作業内容:
次の行のうち、最初の行から「Reading left to right, transcribe all」を含む行までを、その両端の行も含めて一字一句そのまま打ち直してください。

提供データ:
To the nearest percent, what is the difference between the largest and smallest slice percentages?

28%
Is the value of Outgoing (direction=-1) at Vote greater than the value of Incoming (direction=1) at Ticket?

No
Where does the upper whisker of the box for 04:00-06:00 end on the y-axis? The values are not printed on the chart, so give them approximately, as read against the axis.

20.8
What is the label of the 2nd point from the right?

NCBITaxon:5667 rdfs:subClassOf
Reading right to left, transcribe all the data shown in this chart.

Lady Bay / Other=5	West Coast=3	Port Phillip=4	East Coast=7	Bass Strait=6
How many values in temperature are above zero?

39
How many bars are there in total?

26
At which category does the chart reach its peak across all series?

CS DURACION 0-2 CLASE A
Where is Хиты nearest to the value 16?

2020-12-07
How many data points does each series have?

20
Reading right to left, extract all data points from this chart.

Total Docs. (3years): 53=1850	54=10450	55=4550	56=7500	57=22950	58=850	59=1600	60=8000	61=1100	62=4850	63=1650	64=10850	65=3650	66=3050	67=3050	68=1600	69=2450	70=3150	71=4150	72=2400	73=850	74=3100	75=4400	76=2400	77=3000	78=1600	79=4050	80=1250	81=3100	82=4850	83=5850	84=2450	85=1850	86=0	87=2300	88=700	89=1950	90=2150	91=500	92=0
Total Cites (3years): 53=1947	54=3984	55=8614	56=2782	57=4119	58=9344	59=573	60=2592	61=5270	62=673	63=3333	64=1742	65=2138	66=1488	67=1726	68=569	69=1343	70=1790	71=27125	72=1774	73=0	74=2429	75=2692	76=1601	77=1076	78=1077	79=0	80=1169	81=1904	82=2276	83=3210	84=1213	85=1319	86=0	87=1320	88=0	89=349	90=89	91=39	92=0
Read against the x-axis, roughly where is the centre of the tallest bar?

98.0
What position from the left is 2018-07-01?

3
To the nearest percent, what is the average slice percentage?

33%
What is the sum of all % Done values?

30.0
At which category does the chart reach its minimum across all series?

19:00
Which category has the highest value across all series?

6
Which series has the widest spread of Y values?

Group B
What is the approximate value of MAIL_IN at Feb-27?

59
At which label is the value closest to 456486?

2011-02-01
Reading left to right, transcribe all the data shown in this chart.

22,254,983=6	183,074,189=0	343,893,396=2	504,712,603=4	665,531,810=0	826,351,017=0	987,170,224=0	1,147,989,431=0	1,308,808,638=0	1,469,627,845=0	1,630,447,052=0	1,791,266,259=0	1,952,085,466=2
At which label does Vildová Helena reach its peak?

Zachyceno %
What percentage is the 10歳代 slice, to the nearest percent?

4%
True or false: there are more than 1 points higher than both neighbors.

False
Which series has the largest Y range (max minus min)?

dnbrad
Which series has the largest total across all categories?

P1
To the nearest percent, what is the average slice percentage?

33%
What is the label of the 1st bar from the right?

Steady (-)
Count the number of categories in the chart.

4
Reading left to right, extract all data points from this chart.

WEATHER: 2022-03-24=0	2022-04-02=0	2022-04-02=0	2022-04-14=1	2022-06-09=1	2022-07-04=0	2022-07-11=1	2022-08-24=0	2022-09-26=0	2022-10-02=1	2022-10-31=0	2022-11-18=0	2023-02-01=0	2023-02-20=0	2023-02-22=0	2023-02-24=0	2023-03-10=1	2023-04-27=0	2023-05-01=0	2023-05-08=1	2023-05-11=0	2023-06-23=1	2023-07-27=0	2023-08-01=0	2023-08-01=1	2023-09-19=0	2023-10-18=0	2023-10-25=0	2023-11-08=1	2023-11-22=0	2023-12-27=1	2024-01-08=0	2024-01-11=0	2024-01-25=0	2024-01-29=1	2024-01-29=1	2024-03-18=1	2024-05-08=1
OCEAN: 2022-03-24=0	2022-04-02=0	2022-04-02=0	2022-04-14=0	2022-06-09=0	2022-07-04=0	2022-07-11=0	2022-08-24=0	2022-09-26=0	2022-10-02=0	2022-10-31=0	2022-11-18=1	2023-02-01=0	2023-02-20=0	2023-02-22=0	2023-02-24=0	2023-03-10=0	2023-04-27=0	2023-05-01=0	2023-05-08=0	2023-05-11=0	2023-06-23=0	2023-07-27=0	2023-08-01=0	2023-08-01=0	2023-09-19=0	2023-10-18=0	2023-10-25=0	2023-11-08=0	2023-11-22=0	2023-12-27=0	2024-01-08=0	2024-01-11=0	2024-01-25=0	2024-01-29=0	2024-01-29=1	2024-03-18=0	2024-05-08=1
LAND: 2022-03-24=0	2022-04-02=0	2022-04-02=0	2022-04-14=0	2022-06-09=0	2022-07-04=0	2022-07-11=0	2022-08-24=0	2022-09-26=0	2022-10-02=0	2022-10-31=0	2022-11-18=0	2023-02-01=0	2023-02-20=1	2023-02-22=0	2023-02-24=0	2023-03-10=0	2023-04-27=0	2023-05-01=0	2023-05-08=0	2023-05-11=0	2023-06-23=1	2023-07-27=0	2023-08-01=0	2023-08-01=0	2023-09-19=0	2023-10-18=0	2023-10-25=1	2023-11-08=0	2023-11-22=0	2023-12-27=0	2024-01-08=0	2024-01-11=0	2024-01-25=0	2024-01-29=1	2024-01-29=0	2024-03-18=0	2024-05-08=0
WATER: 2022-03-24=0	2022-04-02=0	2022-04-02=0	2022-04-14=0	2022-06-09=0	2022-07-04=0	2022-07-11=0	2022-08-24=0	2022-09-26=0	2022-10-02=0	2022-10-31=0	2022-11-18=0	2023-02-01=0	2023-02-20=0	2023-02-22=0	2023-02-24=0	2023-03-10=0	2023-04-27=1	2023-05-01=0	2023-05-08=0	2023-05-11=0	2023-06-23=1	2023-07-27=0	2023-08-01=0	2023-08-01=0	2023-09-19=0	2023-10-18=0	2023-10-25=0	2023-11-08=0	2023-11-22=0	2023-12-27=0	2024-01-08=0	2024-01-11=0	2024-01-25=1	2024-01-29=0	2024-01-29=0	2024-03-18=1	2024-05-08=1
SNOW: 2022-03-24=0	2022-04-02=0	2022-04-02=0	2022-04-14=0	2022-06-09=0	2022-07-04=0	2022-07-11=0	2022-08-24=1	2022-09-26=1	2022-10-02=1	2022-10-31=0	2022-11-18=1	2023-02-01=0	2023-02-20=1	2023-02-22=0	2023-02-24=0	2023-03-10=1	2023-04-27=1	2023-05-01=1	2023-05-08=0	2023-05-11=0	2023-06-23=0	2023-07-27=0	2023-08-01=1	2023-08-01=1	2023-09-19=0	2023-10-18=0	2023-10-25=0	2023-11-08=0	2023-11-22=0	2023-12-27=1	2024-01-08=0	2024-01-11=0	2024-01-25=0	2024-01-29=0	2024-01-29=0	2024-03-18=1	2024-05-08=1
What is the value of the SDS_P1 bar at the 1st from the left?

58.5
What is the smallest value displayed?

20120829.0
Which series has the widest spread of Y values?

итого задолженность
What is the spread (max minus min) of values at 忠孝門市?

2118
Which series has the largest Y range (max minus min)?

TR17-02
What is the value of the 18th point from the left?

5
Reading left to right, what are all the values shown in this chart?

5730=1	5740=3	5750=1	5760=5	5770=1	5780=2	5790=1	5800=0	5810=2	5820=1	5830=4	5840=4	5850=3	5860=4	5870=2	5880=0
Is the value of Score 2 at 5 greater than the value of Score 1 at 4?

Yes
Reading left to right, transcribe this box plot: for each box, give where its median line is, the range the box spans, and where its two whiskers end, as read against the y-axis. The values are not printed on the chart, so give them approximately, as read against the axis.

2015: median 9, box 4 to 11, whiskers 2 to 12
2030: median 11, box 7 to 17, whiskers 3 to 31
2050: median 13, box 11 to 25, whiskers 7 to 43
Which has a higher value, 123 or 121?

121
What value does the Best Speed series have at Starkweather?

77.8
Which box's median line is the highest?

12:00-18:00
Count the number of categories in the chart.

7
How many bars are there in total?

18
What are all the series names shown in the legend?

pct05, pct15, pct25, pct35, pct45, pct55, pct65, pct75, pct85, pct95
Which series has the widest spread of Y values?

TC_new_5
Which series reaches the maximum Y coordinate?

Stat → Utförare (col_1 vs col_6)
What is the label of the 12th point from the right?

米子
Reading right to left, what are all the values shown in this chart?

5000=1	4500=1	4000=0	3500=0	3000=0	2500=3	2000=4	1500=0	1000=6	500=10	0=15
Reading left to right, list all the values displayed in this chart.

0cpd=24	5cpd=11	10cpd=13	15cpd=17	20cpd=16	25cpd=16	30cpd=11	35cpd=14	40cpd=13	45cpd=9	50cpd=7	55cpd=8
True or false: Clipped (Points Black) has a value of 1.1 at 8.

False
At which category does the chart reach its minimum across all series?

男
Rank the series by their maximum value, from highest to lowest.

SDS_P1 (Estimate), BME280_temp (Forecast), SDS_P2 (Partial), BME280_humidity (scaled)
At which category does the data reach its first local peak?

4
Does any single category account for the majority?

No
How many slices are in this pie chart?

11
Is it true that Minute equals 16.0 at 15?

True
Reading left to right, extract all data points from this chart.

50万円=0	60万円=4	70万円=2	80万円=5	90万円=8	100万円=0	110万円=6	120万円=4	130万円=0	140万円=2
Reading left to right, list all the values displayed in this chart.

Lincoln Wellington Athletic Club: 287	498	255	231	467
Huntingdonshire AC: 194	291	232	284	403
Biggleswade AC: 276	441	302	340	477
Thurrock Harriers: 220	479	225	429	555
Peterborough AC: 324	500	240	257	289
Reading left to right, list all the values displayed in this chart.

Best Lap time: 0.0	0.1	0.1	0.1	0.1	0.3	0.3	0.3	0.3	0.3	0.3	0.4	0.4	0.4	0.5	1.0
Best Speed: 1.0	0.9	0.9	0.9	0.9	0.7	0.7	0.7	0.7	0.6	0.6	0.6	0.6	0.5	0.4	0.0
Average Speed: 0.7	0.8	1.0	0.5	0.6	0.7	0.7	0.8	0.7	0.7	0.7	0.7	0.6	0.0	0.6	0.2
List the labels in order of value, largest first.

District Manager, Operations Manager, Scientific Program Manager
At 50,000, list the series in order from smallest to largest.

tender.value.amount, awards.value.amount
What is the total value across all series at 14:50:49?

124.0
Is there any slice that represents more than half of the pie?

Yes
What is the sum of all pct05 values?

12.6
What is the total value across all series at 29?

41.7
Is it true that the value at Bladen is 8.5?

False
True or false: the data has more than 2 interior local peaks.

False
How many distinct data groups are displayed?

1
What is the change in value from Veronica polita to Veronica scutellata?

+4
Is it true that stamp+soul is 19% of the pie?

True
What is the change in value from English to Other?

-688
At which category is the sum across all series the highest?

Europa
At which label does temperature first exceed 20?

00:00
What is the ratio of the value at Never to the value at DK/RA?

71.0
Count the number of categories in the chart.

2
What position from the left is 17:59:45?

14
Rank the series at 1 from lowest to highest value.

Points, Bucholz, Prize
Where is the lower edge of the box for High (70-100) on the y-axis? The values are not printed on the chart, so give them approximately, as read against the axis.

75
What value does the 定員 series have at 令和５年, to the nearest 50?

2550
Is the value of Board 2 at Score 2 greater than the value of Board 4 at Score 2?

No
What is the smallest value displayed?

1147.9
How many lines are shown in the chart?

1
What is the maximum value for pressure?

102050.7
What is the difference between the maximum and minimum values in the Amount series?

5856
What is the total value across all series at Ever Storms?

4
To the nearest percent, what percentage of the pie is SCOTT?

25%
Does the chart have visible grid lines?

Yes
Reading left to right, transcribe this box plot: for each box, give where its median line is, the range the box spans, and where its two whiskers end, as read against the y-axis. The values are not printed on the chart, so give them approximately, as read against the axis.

解答:
To the nearest percent, what is the difference between the largest and smallest slice percentages?

28%
Is the value of Outgoing (direction=-1) at Vote greater than the value of Incoming (direction=1) at Ticket?

No
Where does the upper whisker of the box for 04:00-06:00 end on the y-axis? The values are not printed on the chart, so give them approximately, as read against the axis.

20.8
What is the label of the 2nd point from the right?

NCBITaxon:5667 rdfs:subClassOf
Reading right to left, transcribe all the data shown in this chart.

Lady Bay / Other=5	West Coast=3	Port Phillip=4	East Coast=7	Bass Strait=6
How many values in temperature are above zero?

39
How many bars are there in total?

26
At which category does the chart reach its peak across all series?

CS DURACION 0-2 CLASE A
Where is Хиты nearest to the value 16?

2020-12-07
How many data points does each series have?

20
Reading right to left, extract all data points from this chart.

Total Docs. (3years): 53=1850	54=10450	55=4550	56=7500	57=22950	58=850	59=1600	60=8000	61=1100	62=4850	63=1650	64=10850	65=3650	66=3050	67=3050	68=1600	69=2450	70=3150	71=4150	72=2400	73=850	74=3100	75=4400	76=2400	77=3000	78=1600	79=4050	80=1250	81=3100	82=4850	83=5850	84=2450	85=1850	86=0	87=2300	88=700	89=1950	90=2150	91=500	92=0
Total Cites (3years): 53=1947	54=3984	55=8614	56=2782	57=4119	58=9344	59=573	60=2592	61=5270	62=673	63=3333	64=1742	65=2138	66=1488	67=1726	68=569	69=1343	70=1790	71=27125	72=1774	73=0	74=2429	75=2692	76=1601	77=1076	78=1077	79=0	80=1169	81=1904	82=2276	83=3210	84=1213	85=1319	86=0	87=1320	88=0	89=349	90=89	91=39	92=0
Read against the x-axis, roughly where is the centre of the tallest bar?

98.0
What position from the left is 2018-07-01?

3
To the nearest percent, what is the average slice percentage?

33%
What is the sum of all % Done values?

30.0
At which category does the chart reach its minimum across all series?

19:00
Which category has the highest value across all series?

6
Which series has the widest spread of Y values?

Group B
What is the approximate value of MAIL_IN at Feb-27?

59
At which label is the value closest to 456486?

2011-02-01
Reading left to right, transcribe all the data shown in this chart.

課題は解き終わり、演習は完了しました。